Start of Data records
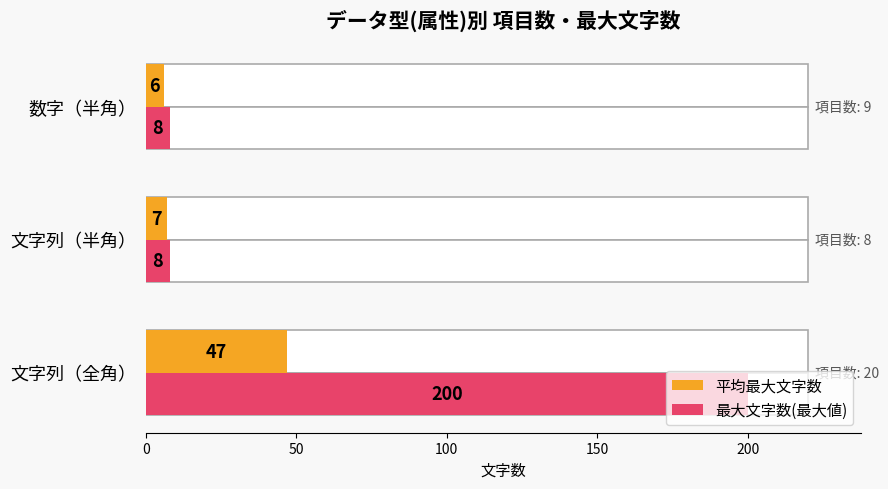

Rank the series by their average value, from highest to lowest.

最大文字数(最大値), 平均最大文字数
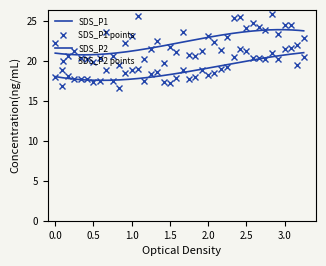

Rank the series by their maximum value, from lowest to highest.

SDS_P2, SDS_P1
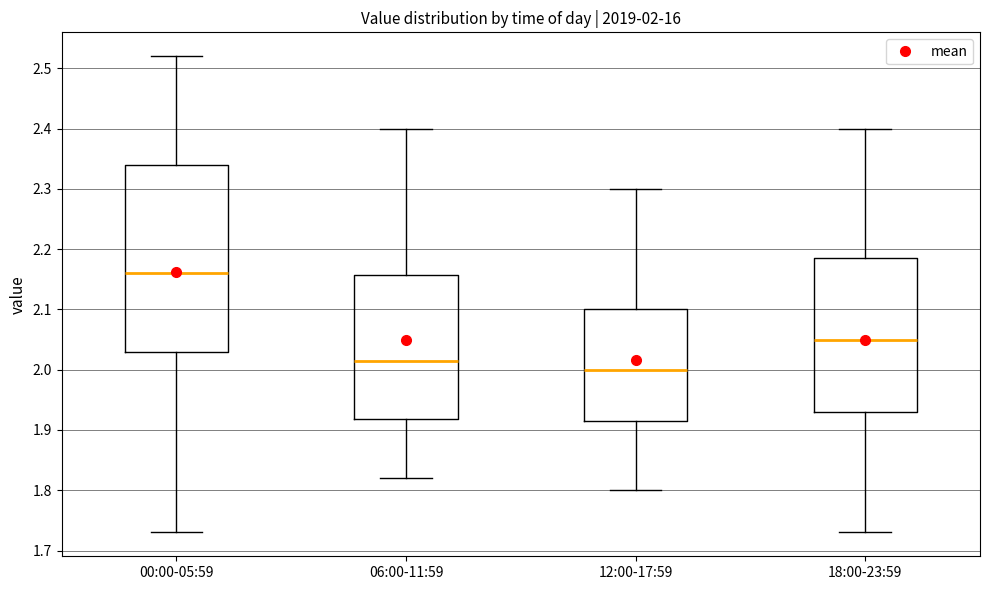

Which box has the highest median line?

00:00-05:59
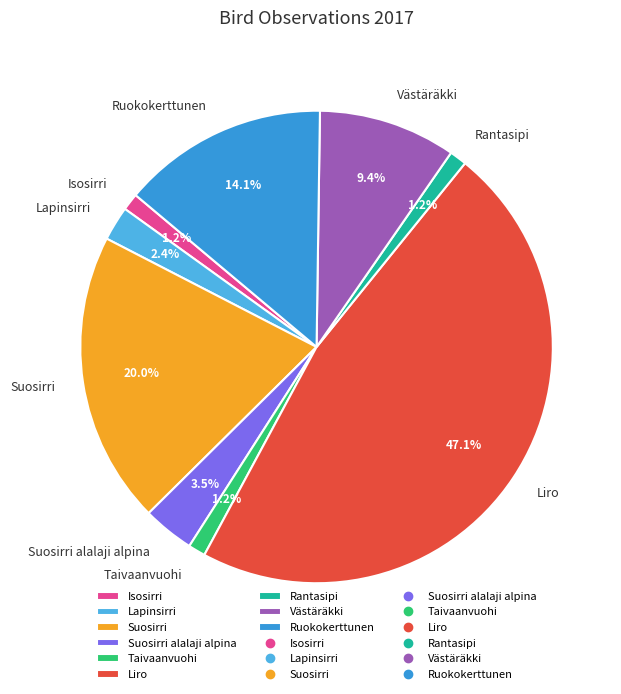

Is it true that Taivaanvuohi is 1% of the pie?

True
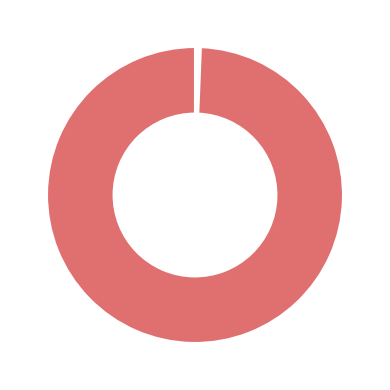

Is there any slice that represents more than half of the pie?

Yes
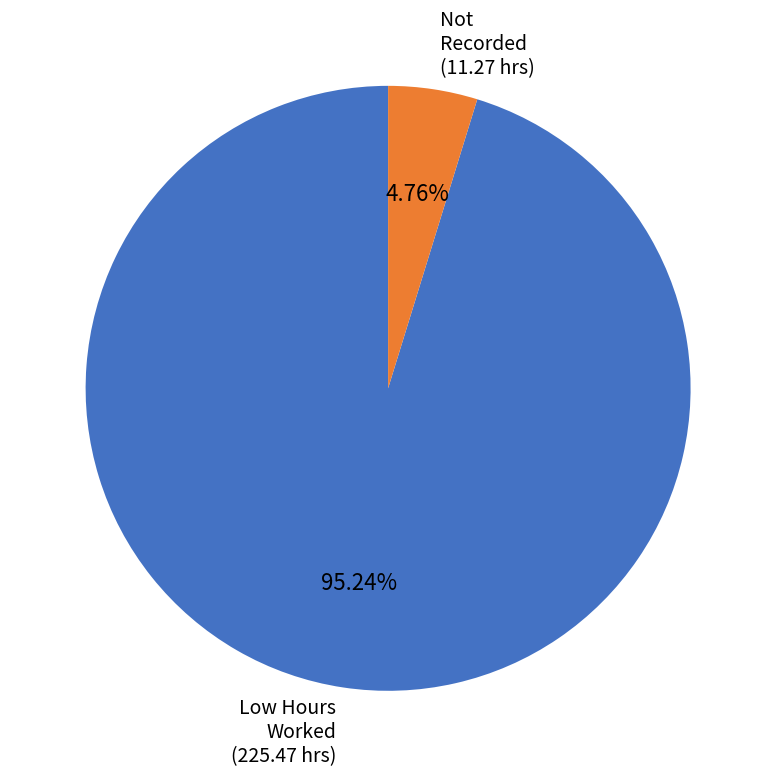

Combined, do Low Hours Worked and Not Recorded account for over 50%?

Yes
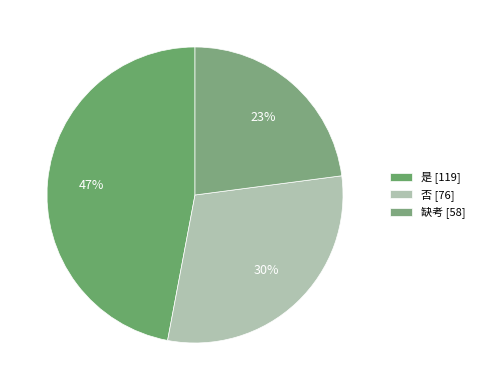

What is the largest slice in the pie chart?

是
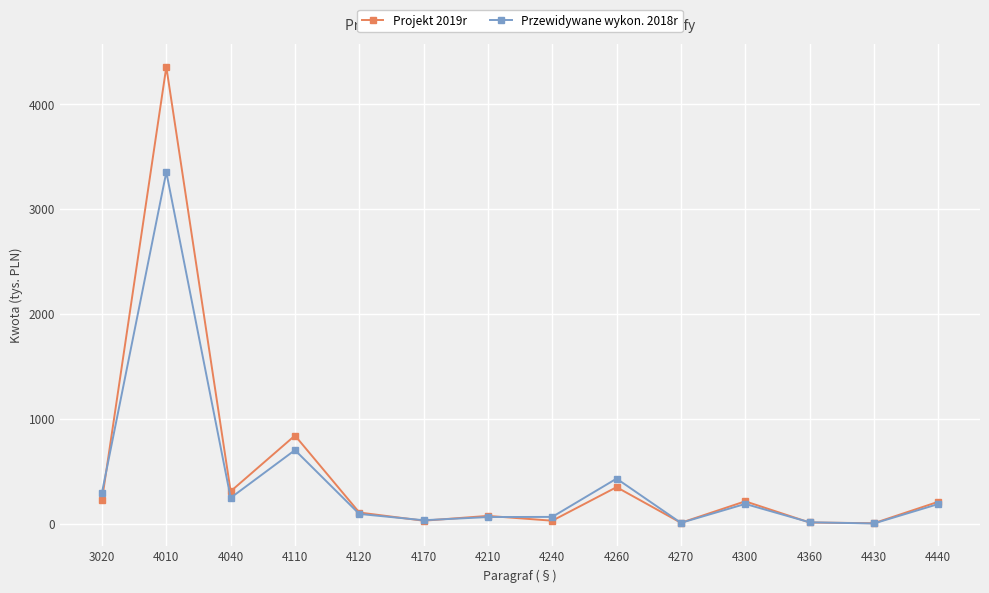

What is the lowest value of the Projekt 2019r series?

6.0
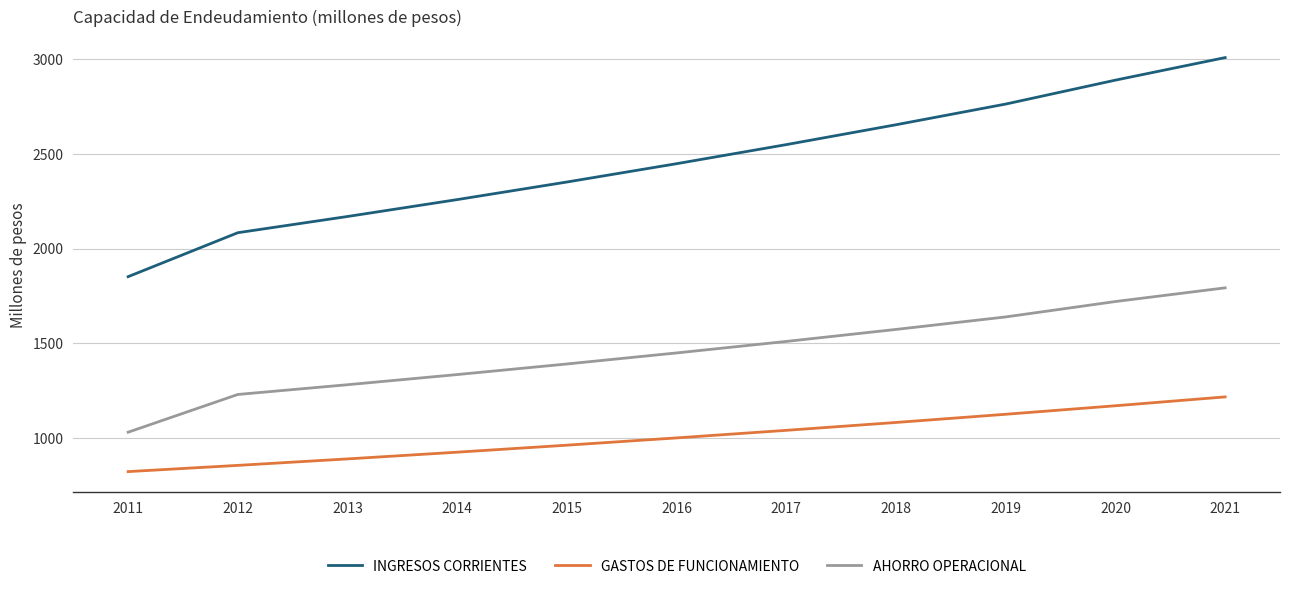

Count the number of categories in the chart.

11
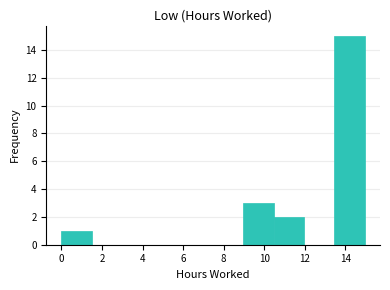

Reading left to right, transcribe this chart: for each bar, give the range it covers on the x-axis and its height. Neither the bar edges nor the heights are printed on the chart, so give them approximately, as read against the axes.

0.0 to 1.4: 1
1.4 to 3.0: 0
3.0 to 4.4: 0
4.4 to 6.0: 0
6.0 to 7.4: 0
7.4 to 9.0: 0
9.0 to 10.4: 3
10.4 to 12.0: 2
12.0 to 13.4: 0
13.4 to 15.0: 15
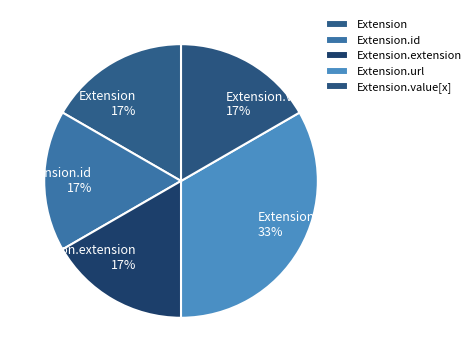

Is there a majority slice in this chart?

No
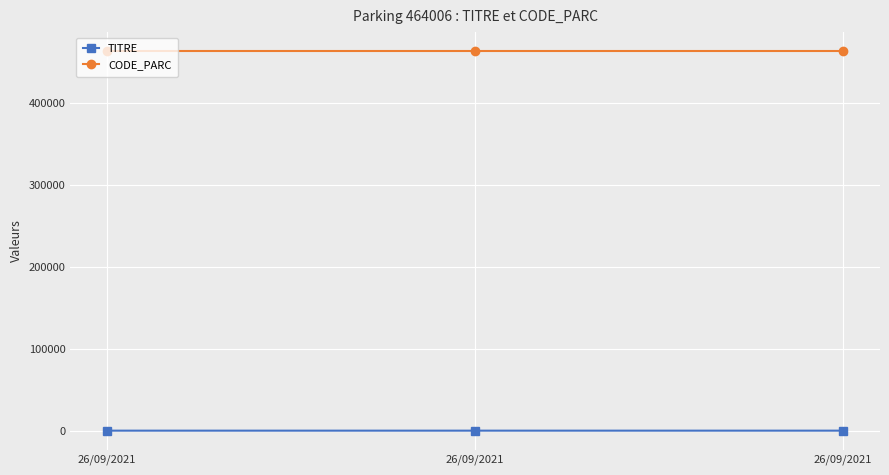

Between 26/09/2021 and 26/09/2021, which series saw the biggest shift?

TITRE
End of Data records
▸ What the task requires: Copy every one of the entries above word for word, leaving out the pictures.

▸ Answer to the problem:
Rank the series by their average value, from highest to lowest.

最大文字数(最大値), 平均最大文字数

Rank the series by their maximum value, from lowest to highest.

SDS_P2, SDS_P1

Which box has the highest median line?

00:00-05:59

Is it true that Taivaanvuohi is 1% of the pie?

True

Is there any slice that represents more than half of the pie?

Yes

Combined, do Low Hours Worked and Not Recorded account for over 50%?

Yes

What is the largest slice in the pie chart?

是

What is the lowest value of the Projekt 2019r series?

6.0

Count the number of categories in the chart.

11

Reading left to right, transcribe this chart: for each bar, give the range it covers on the x-axis and its height. Neither the bar edges nor the heights are printed on the chart, so give them approximately, as read against the axes.

0.0 to 1.4: 1
1.4 to 3.0: 0
3.0 to 4.4: 0
4.4 to 6.0: 0
6.0 to 7.4: 0
7.4 to 9.0: 0
9.0 to 10.4: 3
10.4 to 12.0: 2
12.0 to 13.4: 0
13.4 to 15.0: 15

Is there a majority slice in this chart?

No

Between 26/09/2021 and 26/09/2021, which series saw the biggest shift?

TITRE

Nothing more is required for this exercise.